Amin Abu Khalifa

Personal information
- Full name: Amin Husam Amin Abu Khalifa
- Date of birth: 5 February 2006 (age 19)
- Place of birth: Amman, Jordan
- Position: Right-back

Team information
- Current team: Al-Bukiryah (on loan from Al-Riyadh)
- Number: 12

Youth career
- –2024: Jordan Knights
- 2024–2025: Al-Riyadh
- 2025: Al-Shabab

Senior career*
- Years: Team / Apps / (Gls)
- 2025–: Al-Riyadh / 0 / (0)
- 2025–: →Al-Bukiryah (loan) / 0 / (0)

International career^{‡}
- 2021: Jordan U-15
- 2022: Jordan U-16
- 2022–2023: Jordan U-17 / 4 / (1)
- 2024–: Jordan U-20 / 3 / (0)

= Amin Abu Khalifa =

Jordanian footballer (born 2006)

Amin Husam Amin Abu Khalifa (أمين أبو خليفة; born 5 February 2006) is a Jordanian professional footballer who plays as a right-back for Saudi First Division League club Al-Bukiryah, on loan from Al-Riyadh.

==Club career==
===Early career===
Born in Jordan, Abu Khalifa began his career at Jordan Knights, before signing with Al-Riyadh on a four-year contract. On 4 February 2025, he would join Al-Shabab's youth academy on a short loan.

===Al-Riyadh===
Upon returning from Al-Shabab's youth academy. Abu Khalifa joined the first team of Saudi Pro League club Al-Riyadh, participating in a training camp held in Spain.

==International career==
On 26 November 2021, Abu Khalifa received his first call up with the Jordan U-15 national team for the 2021 WAFF U-15 Championship. Having an appearance at the tournament.

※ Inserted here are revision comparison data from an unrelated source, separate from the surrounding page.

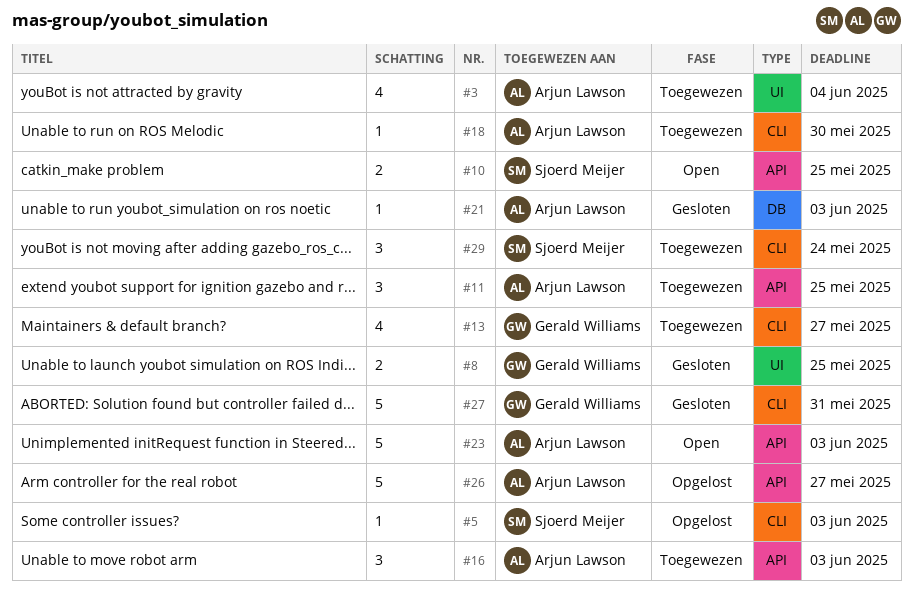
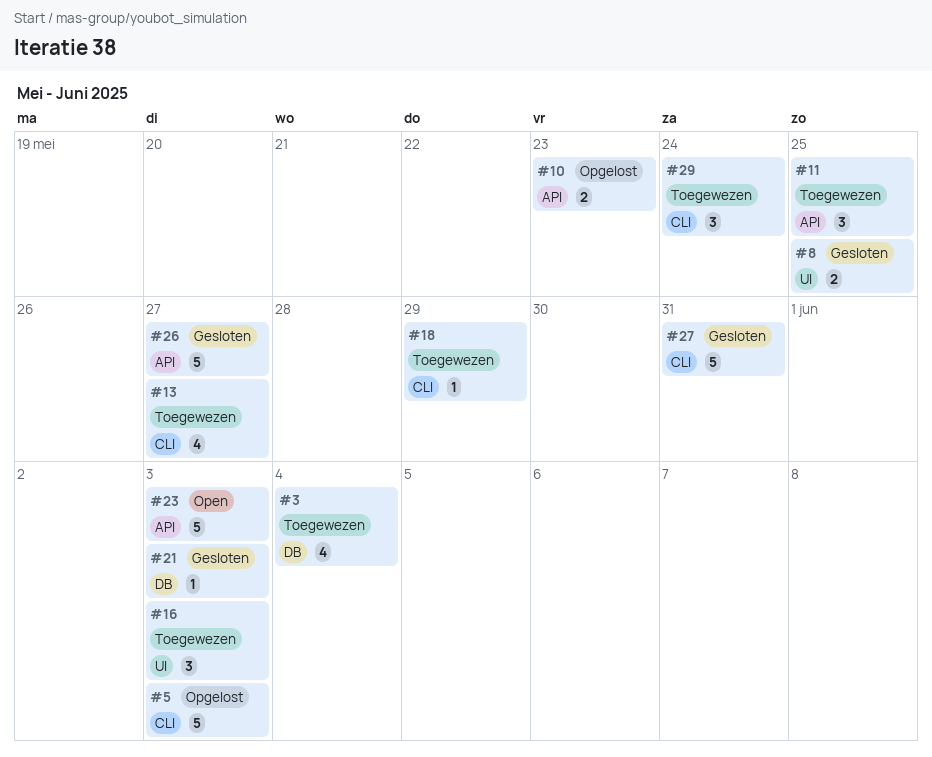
#3, label: UI -> DB
#5, estimate: 1 -> 5
#10, status: Open -> Opgelost
#10, due: May 25 -> May 23
#16, label: API -> UI
#18, due: May 30 -> May 29
#26, status: Opgelost -> Gesloten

On 19 March 2022, Abu Khalifa joined the Jordan U-17's for a training camp in Antalya. He was a part of the winning team at the 2022 WAFF U-16 Championship. On 27 September 2022, Abu Khalifa was called up to the U-17 team for AFC qualifiers, scoring a goal against the Philippines.

On 11 January 2024, Abu Khalifa received his first call up with the Jordan U-20's for a training camp held in Antalya. He joined another camp in March, facing Syria and Japan. On 20 June 2024, Abu Khalifa was called up for the 2024 WAFF U-19 Championship. Abu Khalifa was called up with the team to participate in qualifiers.